■ WHAT THE TASK REQUIRES: In the records below, swap "determined by" for "identified by" and keep every other word unchanged. Write the records back out without the pictures.

■ MATERIAL FOR THIS EXERCISE:
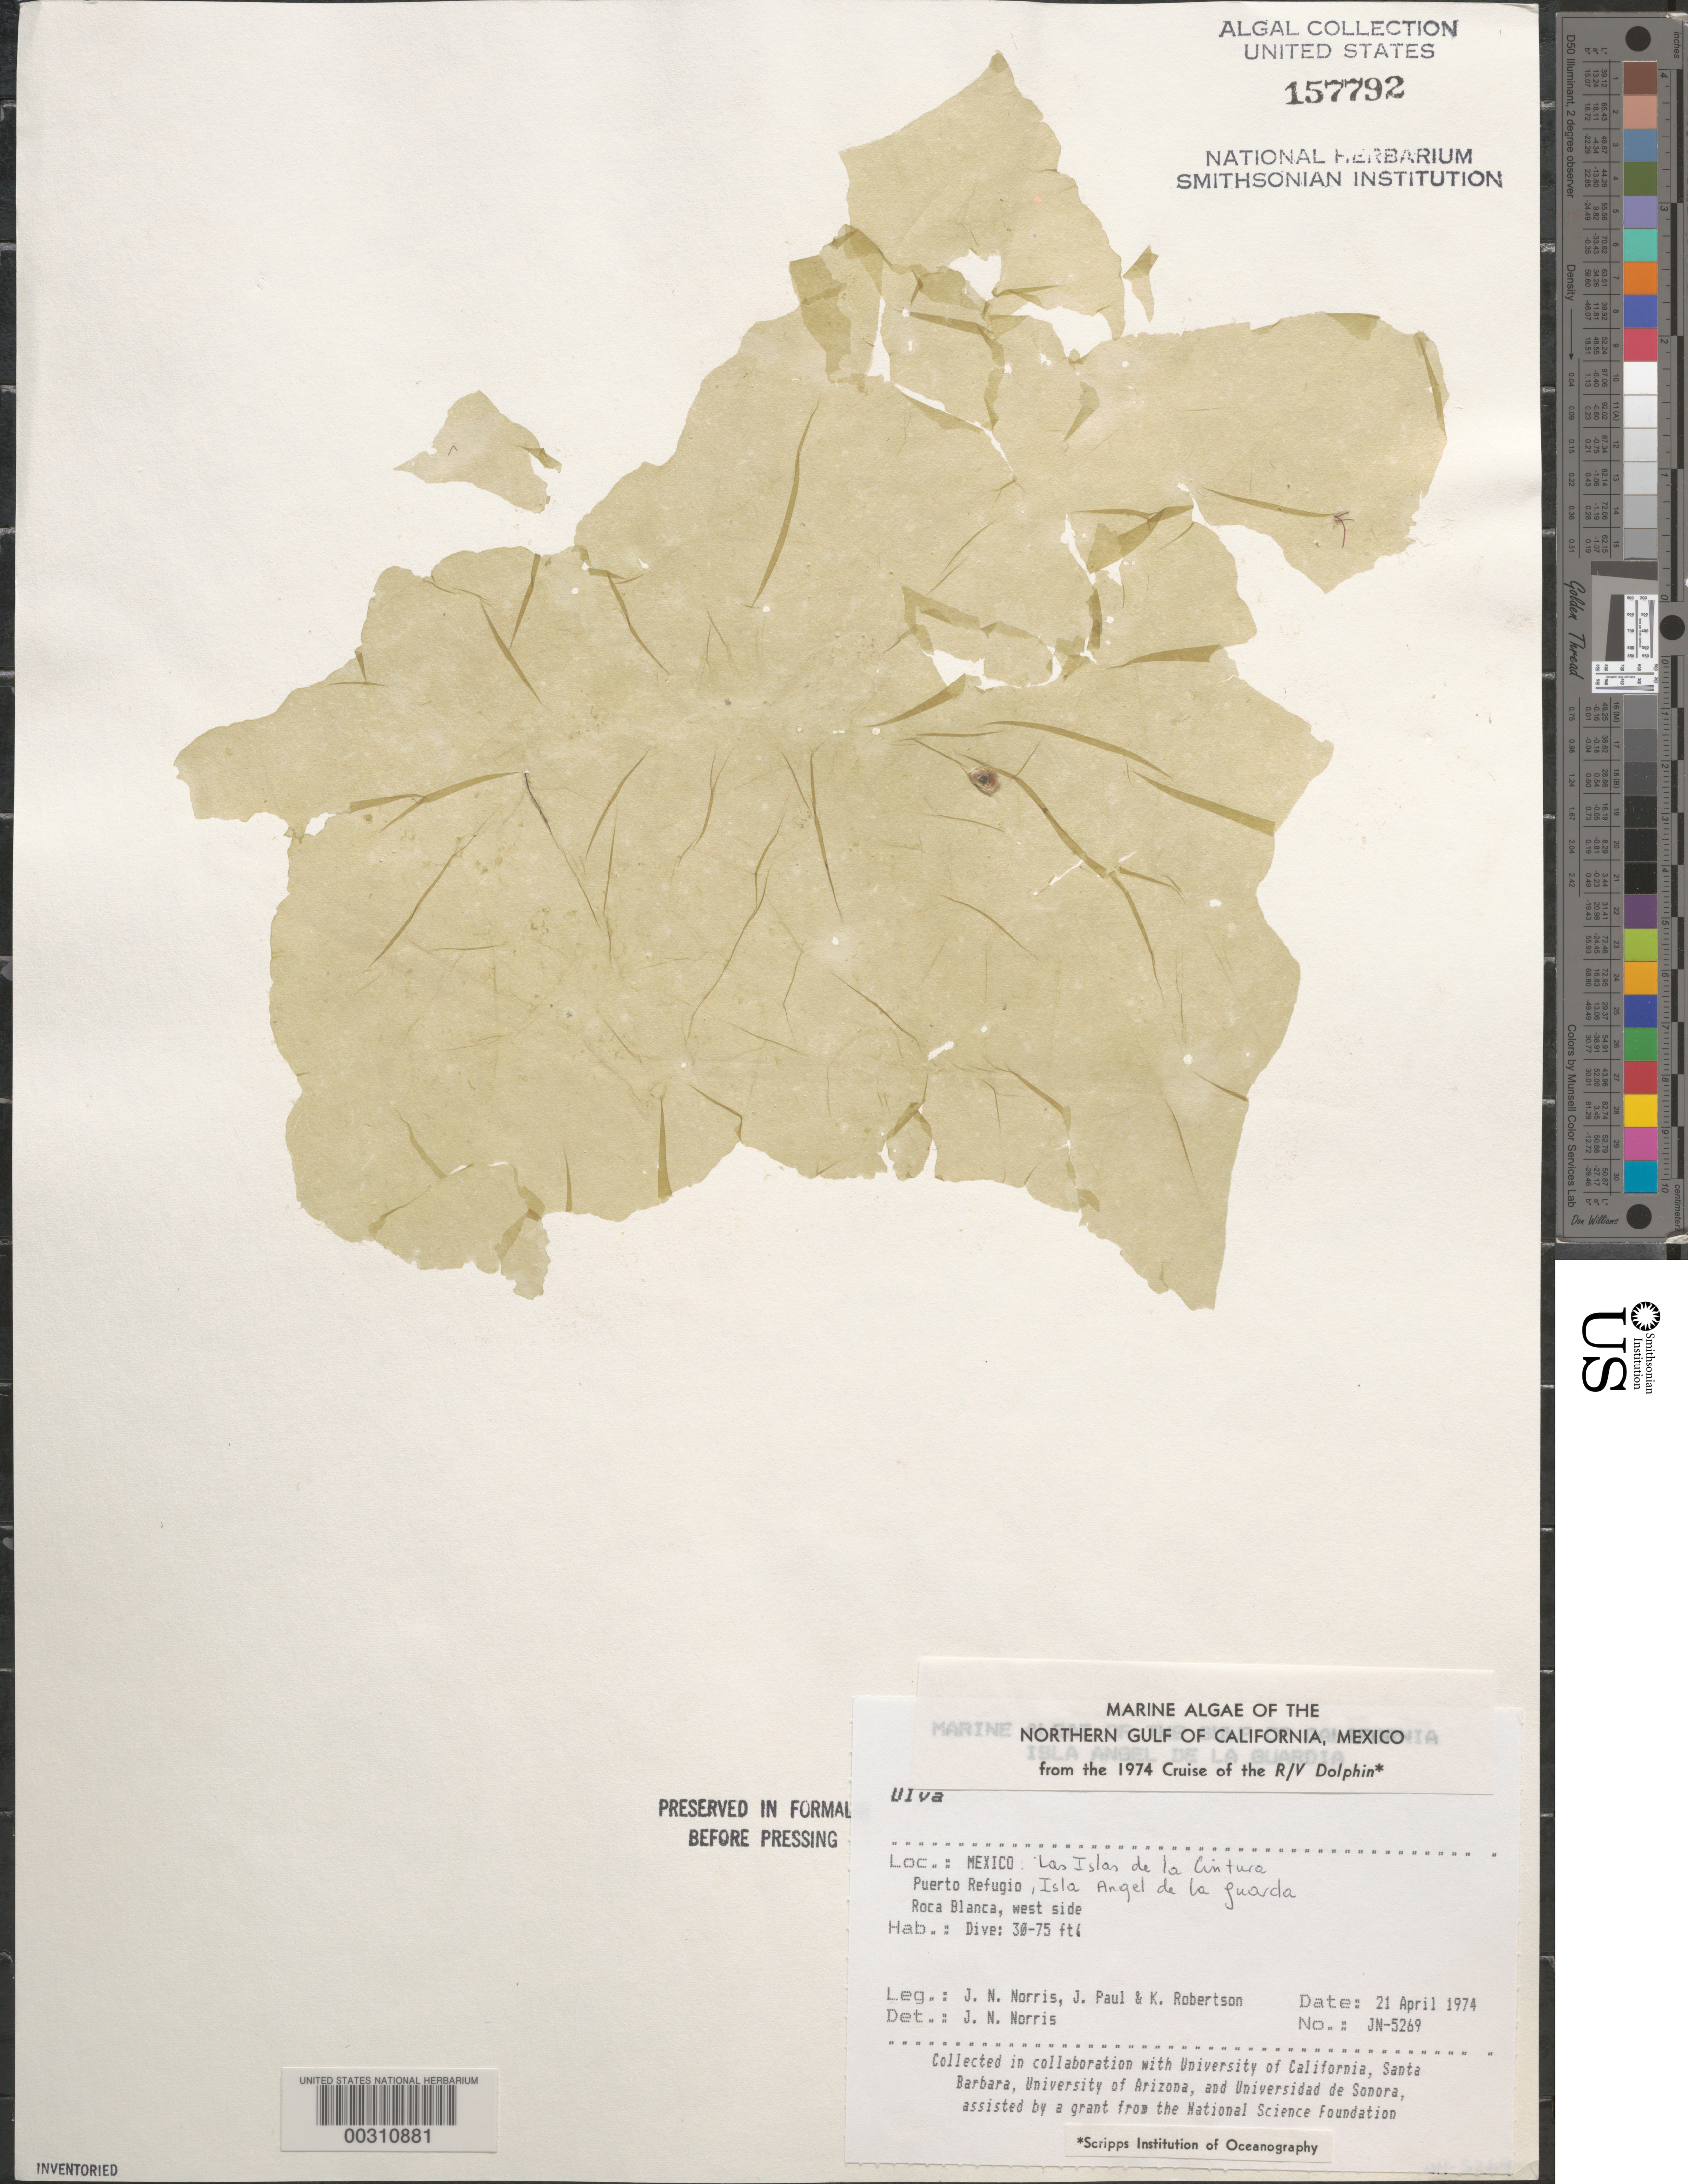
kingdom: Plantae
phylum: Chlorophyta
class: Ulvophyceae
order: Ulvales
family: Ulvaceae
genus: Ulva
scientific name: Ulva sp.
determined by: Norris, James N.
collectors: J. N. Norris, J. Paul & K. Robertson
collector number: JN-5269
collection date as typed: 21 Apr 1974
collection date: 1974-04-21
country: Mexico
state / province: Baja California Norte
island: Isla Angel de la Guarda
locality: Puerto Refugio, Roca Blanca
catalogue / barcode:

■ TASK RESULT:
kingdom: Plantae
phylum: Chlorophyta
class: Ulvophyceae
order: Ulvales
family: Ulvaceae
genus: Ulva
scientific name: Ulva sp.
identified by: Norris, James N.
collectors: J. N. Norris, J. Paul & K. Robertson
collector number: JN-5269
collection date as typed: 21 Apr 1974
collection date: 1974-04-21
country: Mexico
state / province: Baja California Norte
island: Isla Angel de la Guarda
locality: Puerto Refugio, Roca Blanca
catalogue / barcode:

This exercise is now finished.